Page-level text extractions:
==*==
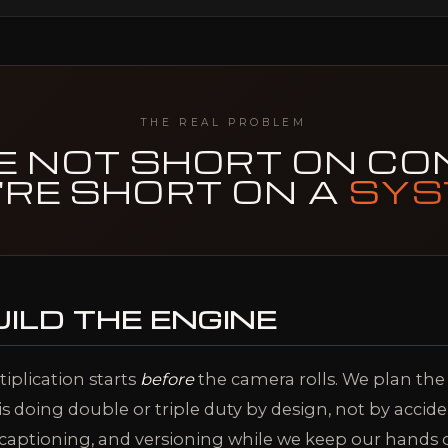
THE REAL PROBLEM
E NOT SHORT ON CO
'RE SHORT ON A
SYS
ILD THE ENGINE
tiplication starts
before
the camera rolls. We plan th
is doing double or triple duty by design, not by accid
g, captioning, and versioning while we keep our hands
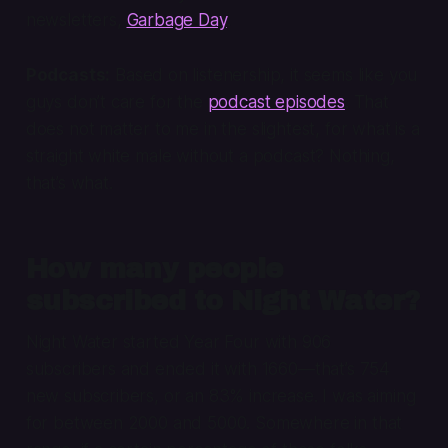
newsletters,
Garbage Day
.
Podcasts:
Based on listenership, it seems like you
guys don’t care for the
podcast episodes
. That
does not matter to me in the slightest, for what is a
straight white male without a podcast? Nothing,
that’s what.
How many people
subscribed to Night Water?
Night Water started Year Four with 906
subscribers and ended it with 1660—that’s 754
new subscribers, or an 83% increase. I was aiming
for between 2000 and 5000. Somewhere in that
==*==
Before returning the records above, remove the pictures, and keep every other word exactly as it is.

> [YOUR SOLUTION]:
THE REAL PROBLEM
E NOT SHORT ON CO
'RE SHORT ON A
SYS
ILD THE ENGINE
tiplication starts
before
the camera rolls. We plan th
is doing double or triple duty by design, not by accid
g, captioning, and versioning while we keep our hands
newsletters,
Garbage Day
.
Podcasts:
Based on listenership, it seems like you
guys don’t care for the
podcast episodes
. That
does not matter to me in the slightest, for what is a
straight white male without a podcast? Nothing,
that’s what.
How many people
subscribed to Night Water?
Night Water started Year Four with 906
subscribers and ended it with 1660—that’s 754
new subscribers, or an 83% increase. I was aiming
for between 2000 and 5000. Somewhere in that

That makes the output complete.